About Us

Born in Kyoto

Why we exist, and what we are trying to preserve

Kyoto holds centuries of craft
the world has not yet seen.

Wagasa, Nishijin textile, Lacquerware, Tea ceremony ware.

In the workshops of Kyoto, traditions refined over hundreds of years are still being practiced today — by craftspeople whose names deserve to be known, whose work deserves to be seen.

Most of it remains invisible to the world. The storefronts are unmarked.

The workshops are not on tourist maps.
The craftspeople do not speak English, and they have never needed to.

Their work has been sustained, until now, by a local world that understood its value without being told.

That world is shrinking.


To carry this forward —
by carrying it outward.

A tradition survives only if it continues to be made. It continues to be made only if it continues to be chosen.
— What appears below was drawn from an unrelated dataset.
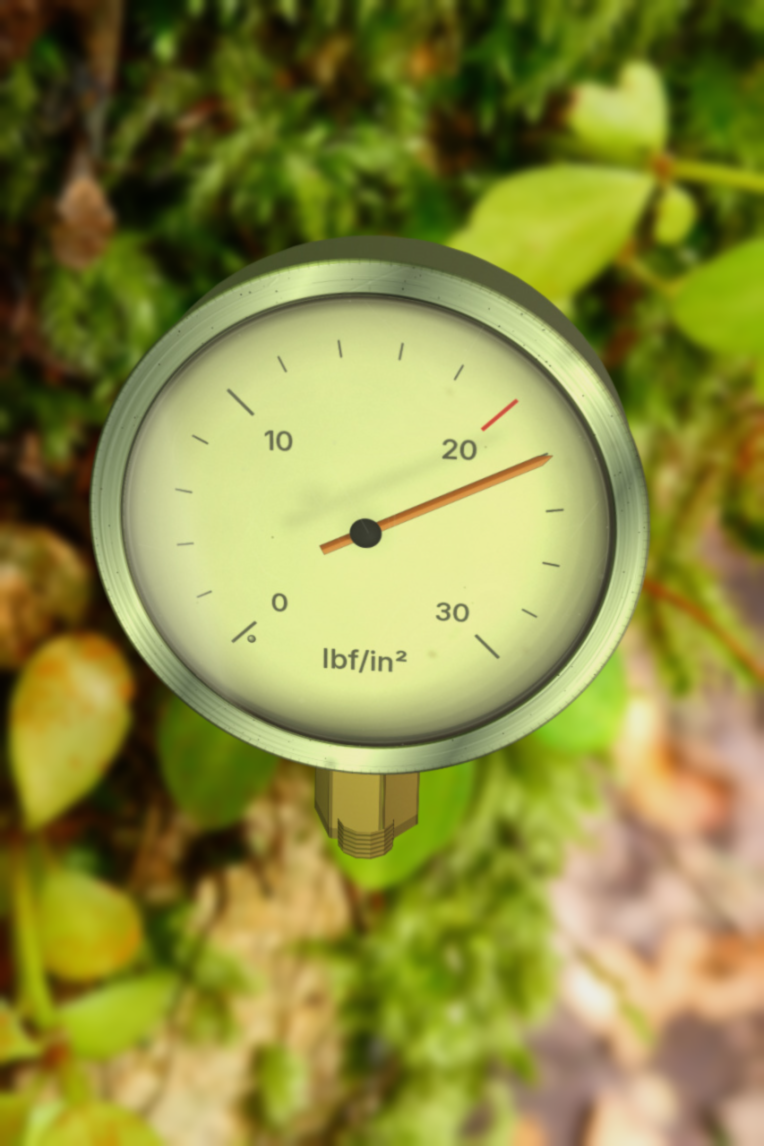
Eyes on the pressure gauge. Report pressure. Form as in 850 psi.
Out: 22 psi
There are people around the world who would choose this work — if they could find it, understand it, and trust it.

KURAKURA is built to close that distance. We find the work.

We understand it deeply enough to speak about it honestly. We carry it to the people who are ready to receive it.
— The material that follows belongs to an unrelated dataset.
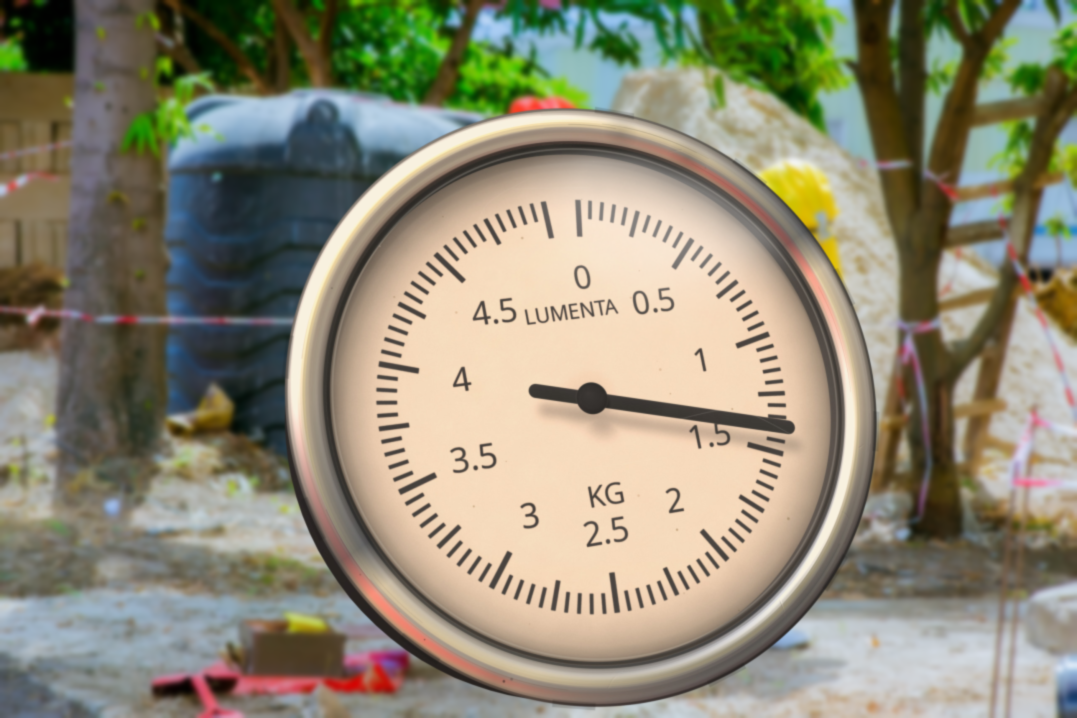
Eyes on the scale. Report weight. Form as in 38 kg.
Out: 1.4 kg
Selling is not the goal. Connecting is.

If the connection is real, the tradition has a future.

Kyoto. Where the work is still being done.


倉倉 — Kurakura

The character of 倉 — kura — refers to the traditional storehouses of Kyoto's machiya townhouses: structures built to hold what mattered most, to keep it safe across generations, to pass it forward rather than let it disappear.

What we carry is not stored away. It is brought out.

But the same intention is there: to treat what the craftspeople of Kyoto have made with the care it deserves, and to ensure it reaches the next pair of hands.